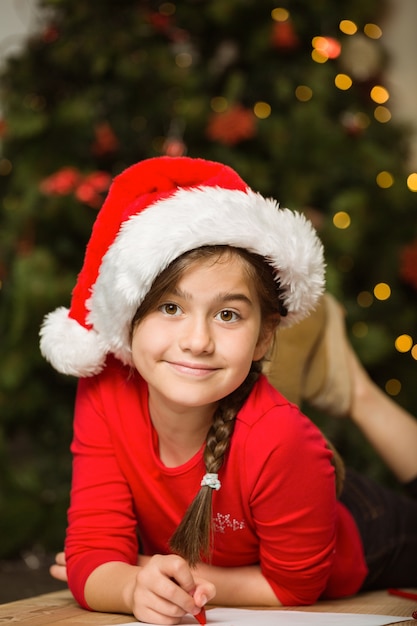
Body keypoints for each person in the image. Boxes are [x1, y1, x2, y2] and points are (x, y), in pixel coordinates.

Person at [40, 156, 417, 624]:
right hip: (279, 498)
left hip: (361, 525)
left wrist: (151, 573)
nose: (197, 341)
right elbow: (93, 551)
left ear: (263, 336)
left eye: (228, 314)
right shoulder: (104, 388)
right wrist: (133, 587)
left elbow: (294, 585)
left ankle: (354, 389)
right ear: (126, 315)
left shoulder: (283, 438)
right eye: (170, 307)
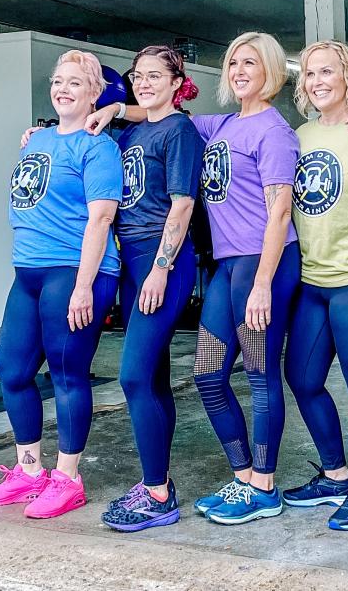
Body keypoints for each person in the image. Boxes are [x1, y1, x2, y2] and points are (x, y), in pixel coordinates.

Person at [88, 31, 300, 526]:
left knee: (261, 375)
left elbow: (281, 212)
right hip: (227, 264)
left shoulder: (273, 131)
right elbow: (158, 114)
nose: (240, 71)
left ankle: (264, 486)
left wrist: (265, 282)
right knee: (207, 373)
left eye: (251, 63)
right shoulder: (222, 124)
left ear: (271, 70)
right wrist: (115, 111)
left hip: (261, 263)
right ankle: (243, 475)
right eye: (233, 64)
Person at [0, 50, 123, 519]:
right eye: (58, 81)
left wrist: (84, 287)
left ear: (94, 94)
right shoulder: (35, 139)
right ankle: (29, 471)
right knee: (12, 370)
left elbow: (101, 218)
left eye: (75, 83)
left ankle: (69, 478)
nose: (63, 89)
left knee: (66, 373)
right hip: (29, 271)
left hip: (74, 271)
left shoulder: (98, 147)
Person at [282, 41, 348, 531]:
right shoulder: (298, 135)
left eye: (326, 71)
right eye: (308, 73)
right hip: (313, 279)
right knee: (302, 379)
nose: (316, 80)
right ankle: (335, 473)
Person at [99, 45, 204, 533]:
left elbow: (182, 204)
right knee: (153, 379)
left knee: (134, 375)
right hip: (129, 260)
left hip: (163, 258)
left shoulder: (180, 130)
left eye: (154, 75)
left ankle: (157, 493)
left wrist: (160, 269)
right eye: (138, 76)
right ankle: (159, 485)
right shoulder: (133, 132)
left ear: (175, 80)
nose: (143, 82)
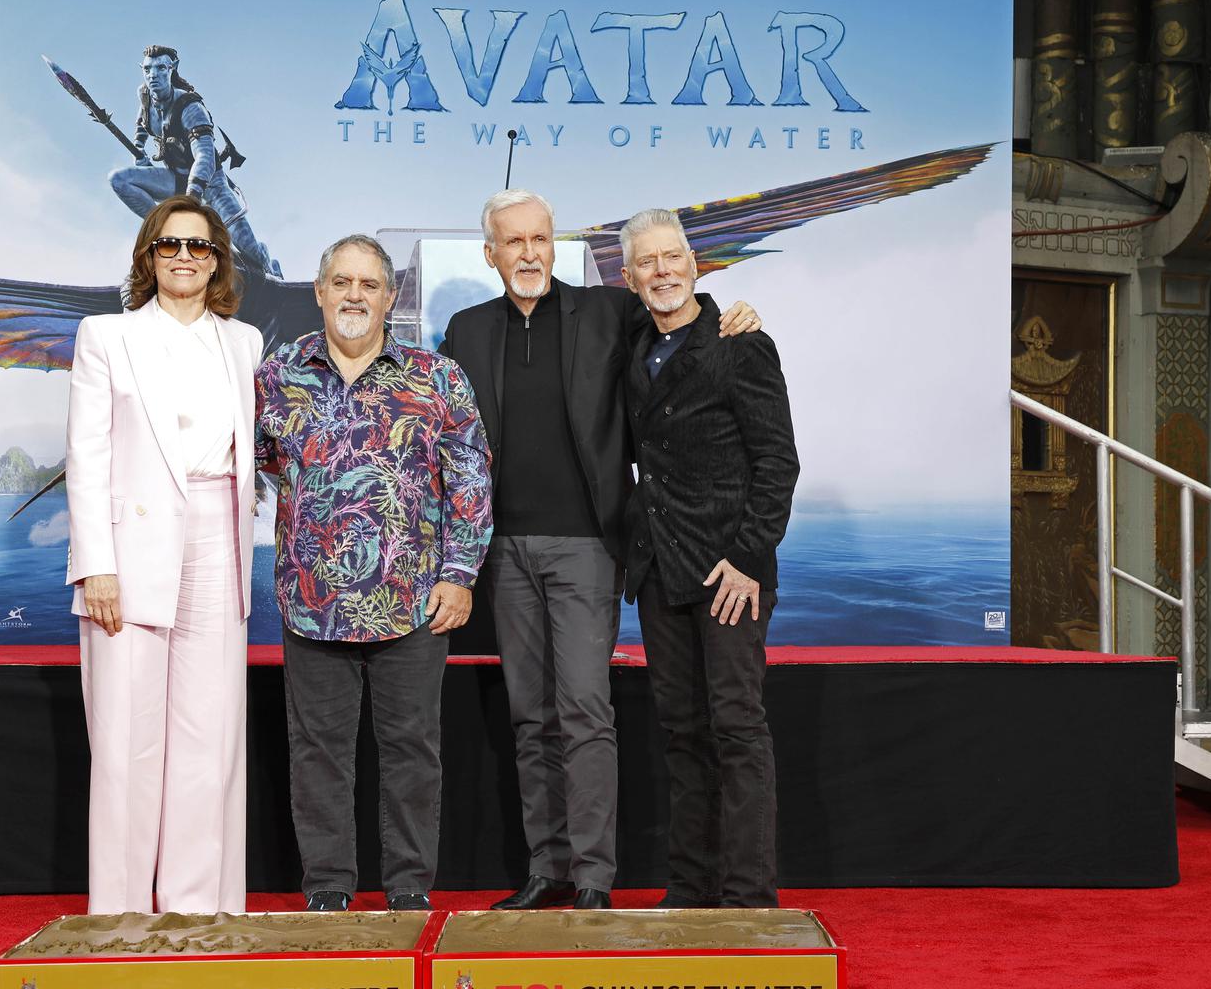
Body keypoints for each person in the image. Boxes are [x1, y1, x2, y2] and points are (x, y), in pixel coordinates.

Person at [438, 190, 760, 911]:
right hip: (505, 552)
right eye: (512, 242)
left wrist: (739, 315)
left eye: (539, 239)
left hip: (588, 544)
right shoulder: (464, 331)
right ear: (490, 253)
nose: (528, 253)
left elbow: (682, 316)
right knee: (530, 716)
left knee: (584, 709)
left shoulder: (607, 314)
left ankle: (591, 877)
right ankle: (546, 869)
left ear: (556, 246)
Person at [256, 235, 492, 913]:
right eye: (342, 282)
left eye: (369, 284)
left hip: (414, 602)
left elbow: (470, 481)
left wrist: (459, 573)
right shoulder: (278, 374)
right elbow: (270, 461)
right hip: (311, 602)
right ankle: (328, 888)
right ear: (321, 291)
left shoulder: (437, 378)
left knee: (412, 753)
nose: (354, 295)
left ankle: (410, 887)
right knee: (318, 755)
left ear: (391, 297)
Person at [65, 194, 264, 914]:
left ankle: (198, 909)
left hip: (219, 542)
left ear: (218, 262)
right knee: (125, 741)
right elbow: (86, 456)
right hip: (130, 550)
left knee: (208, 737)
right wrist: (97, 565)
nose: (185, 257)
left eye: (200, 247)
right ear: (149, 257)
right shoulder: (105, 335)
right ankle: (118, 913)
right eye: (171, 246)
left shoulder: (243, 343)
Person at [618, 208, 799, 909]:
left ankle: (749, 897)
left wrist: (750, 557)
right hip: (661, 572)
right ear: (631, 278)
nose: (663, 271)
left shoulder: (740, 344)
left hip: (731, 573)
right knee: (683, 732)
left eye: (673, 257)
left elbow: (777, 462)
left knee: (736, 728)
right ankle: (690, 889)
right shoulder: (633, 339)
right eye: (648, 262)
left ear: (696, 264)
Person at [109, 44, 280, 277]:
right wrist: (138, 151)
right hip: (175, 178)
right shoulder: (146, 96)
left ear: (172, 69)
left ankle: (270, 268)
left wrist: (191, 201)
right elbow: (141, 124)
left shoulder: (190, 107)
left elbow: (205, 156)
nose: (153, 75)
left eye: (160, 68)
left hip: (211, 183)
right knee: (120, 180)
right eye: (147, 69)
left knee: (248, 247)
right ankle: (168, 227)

++++++

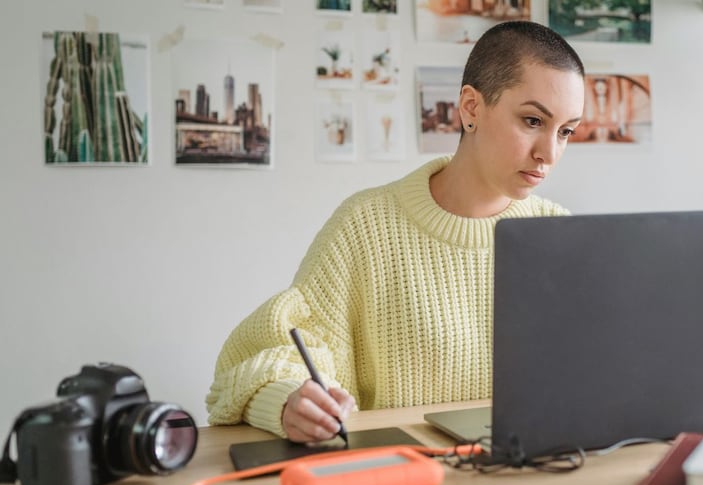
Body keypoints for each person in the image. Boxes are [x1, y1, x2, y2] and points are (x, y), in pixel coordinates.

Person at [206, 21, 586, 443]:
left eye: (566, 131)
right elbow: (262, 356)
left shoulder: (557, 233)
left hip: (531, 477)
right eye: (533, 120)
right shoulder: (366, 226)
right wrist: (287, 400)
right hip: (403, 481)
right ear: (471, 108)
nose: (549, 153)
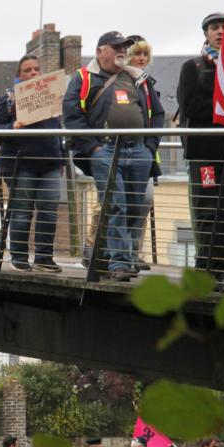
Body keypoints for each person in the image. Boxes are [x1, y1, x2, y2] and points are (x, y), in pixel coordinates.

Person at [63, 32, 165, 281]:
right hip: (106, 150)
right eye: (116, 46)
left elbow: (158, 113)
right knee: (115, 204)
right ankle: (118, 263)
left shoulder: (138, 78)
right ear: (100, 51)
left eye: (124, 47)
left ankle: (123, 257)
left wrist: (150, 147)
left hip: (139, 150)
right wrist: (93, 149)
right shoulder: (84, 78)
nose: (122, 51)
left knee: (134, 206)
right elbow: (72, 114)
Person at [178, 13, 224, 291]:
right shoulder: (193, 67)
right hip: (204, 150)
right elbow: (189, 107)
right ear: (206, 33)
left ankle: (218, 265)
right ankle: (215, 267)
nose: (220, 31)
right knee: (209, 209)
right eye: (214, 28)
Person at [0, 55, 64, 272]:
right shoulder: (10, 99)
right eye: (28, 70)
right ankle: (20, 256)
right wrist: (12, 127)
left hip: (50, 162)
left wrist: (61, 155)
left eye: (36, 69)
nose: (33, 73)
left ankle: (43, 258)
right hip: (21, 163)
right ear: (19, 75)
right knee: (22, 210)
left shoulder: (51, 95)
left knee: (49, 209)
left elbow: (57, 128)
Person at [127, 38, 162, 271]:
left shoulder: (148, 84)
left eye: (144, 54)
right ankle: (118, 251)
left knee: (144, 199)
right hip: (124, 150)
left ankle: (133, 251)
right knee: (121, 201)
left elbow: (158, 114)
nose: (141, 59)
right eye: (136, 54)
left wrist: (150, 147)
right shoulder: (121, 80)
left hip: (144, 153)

++++++

§ **What is being asked**: All that is needed is the exact run of lines above from the line containing "left eye: (200, 247)" through the line containing "right ankle: (168, 227)", both of them included.

§ **Output for this task**:
left eye: (200, 247)
right ear: (149, 257)
right shoulder: (105, 335)
right ankle: (118, 913)
right eye: (171, 246)
left shoulder: (243, 343)
Person at [618, 208, 799, 909]:
left ankle: (749, 897)
left wrist: (750, 557)
right hip: (661, 572)
right ear: (631, 278)
nose: (663, 271)
left shoulder: (740, 344)
left hip: (731, 573)
right knee: (683, 732)
left eye: (673, 257)
left elbow: (777, 462)
left knee: (736, 728)
right ankle: (690, 889)
right shoulder: (633, 339)
right eye: (648, 262)
left ear: (696, 264)
Person at [109, 44, 280, 277]:
right wrist: (138, 151)
right hip: (175, 178)
right shoulder: (146, 96)
left ear: (172, 69)
left ankle: (270, 268)
left wrist: (191, 201)
right elbow: (141, 124)
left shoulder: (190, 107)
left elbow: (205, 156)
nose: (153, 75)
left eye: (160, 68)
left hip: (211, 183)
right knee: (120, 180)
right eye: (147, 69)
left knee: (248, 247)
right ankle: (168, 227)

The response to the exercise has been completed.